Abstract The TPM2 gene encodes beta-tropomyosin (βTm). A range of TPM2 mutations have been associated with several congenital myopathies and distal arthrogryposis. We report a novel dominant TPM2 mutation, K7del, in five unrelated families (de novo occurrence was likely in four families and could be confirmed in two). This mutation removes a highly conserved lysine residue within the N-terminal region that mediates βTm head-to-tail polymerisation. Patients had postnatal large joint contractures and little skeletal muscle weakness until adulthood. Muscle histology showed nemaline bodies and core-like areas, and there was marked fatty infiltration of lower limb muscles by mid-adulthood on muscle MRI. We performed a wide range of studies to investigate the causes of muscle dysfunction. 2D-gel electrophoresis on patient muscle and primary patient cultured myotubes suggested that mutant protein incorporates poorly into sarcomeres and most resides in nemaline rods. Recombinant K7del protein showed a reduced ability to polymerise into long filaments and reduced actin affinity but bound to thin filaments when mixed with wild-type β Tm and caused an in myofibrillar calcium sensitivity. Single dissected patient muscle fibres also showed increased calcium sensitivity of force generation. In summary, K7del is a recurrent TPM2 mutation that causes mild nemaline myopathy with core-like features and postnatal contractures. Mutant K7del protein incorporates poorly into sarcomeres likely due to abnormal head-to-tail polymerisation and reduced actin affinity. Joint contractures may arise from muscle hypercontraction due to increased calcium sensitivity while declining strength in adulthood likely arises from other mechanisms, such as myofibre decompensation and fatty infiltration. These results suggest that patients may benefit from therapies that reduce skeletal muscle calcium sensitivity and we highlight late muscle decompensation as an important cause of morbidity.

C.P.17 A repeating structural motif in tropomyosin that is responsible for multiple gain-of-function skeletal myopathy mutations

Abstract It was recently shown that the beta-tropomyosin ΔK7 mutation caused a gain of function, detected by increased Ca2+-sensitivity in single filament assays and increased Ca2+-sensitivity and maximium force in skinned fibres. Lysine 7 is adjacent to lysine 6 that has been shown to interact with actin Asp25 in the structure of actin-tropomyosin when tropomyosin is in the closed (inactive) state.
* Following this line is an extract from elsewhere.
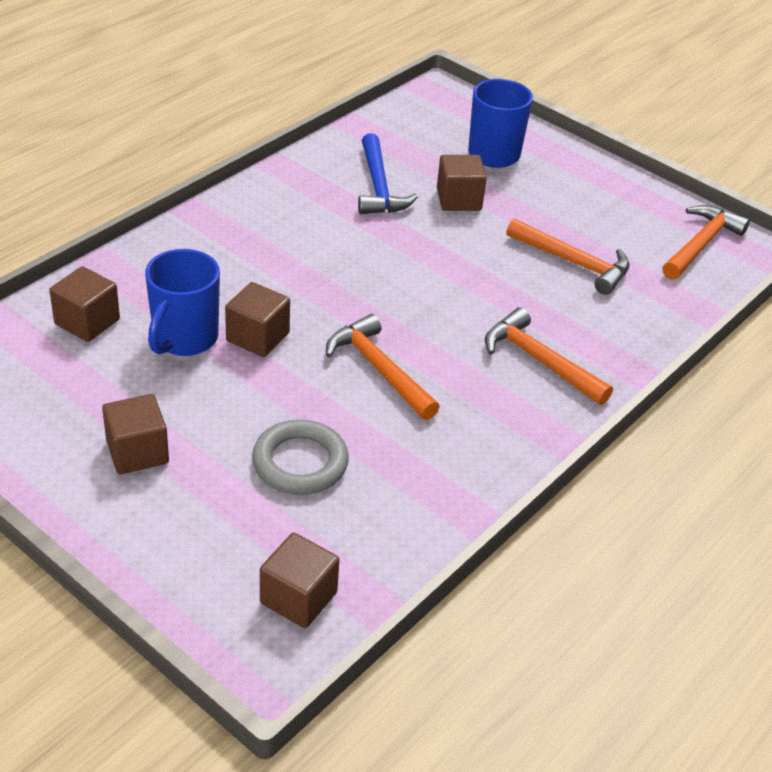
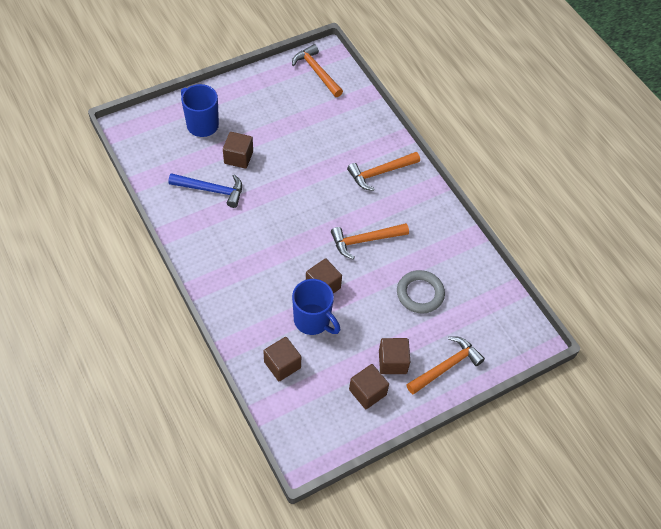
camera: 70 degrees left, 15 degrees up
(298, 598) = (501, 318): brown cube -> brown cube (367, 392)
(573, 262) = (311, 129): orange hammer -> orange hammer (446, 366)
We hypothesised that the mutation one amino acid from the amino acid that interacts with actin destabilises the closed state and therefore increase the probability of the muscle being in the open (active) state. Tropomyosin has a 7-fold repeated motif of about 40 amino acids that corresponds to the 7 actins that one tropomyosin molecule is in contact with. The contact with actin Asp 25 is repeated at K6, K48, R90, K128, R167, K205 and R244. We therefore asked whether further gain of function mutations might be associated with the other interaction sites. ΔK49 in beta-tropomyosin (second repeat) is reported to be a cap myopathy-causing mutation. We found that in vitro, this mutation increased myofilament Ca2+-sensitivity like ΔK7. R91G in beta-tropomyosin (third period) is a well document mutation associated with distal arthrogryposis that also increases Ca2+-sensitivity. K168E (fifth period) and R245G (sixth period) in gamma-tropomyosin have been reported associated with congenital fibre-type disproportion, but have not been studied in vitro. In summary, disease-related mutations resulting in the loss of positive charge in the amino acid immediately downstream of the basic amino acid that interacts with Asp25 have been noted in 5 of the 7 repeating motifs in tropomyosin. Three of these have been investigated and show an increased Ca2+-sensitivity and the remainder have not yet been tested. We propose that the repeating motif demonstrates one molecular mechanism for gain of function mutations.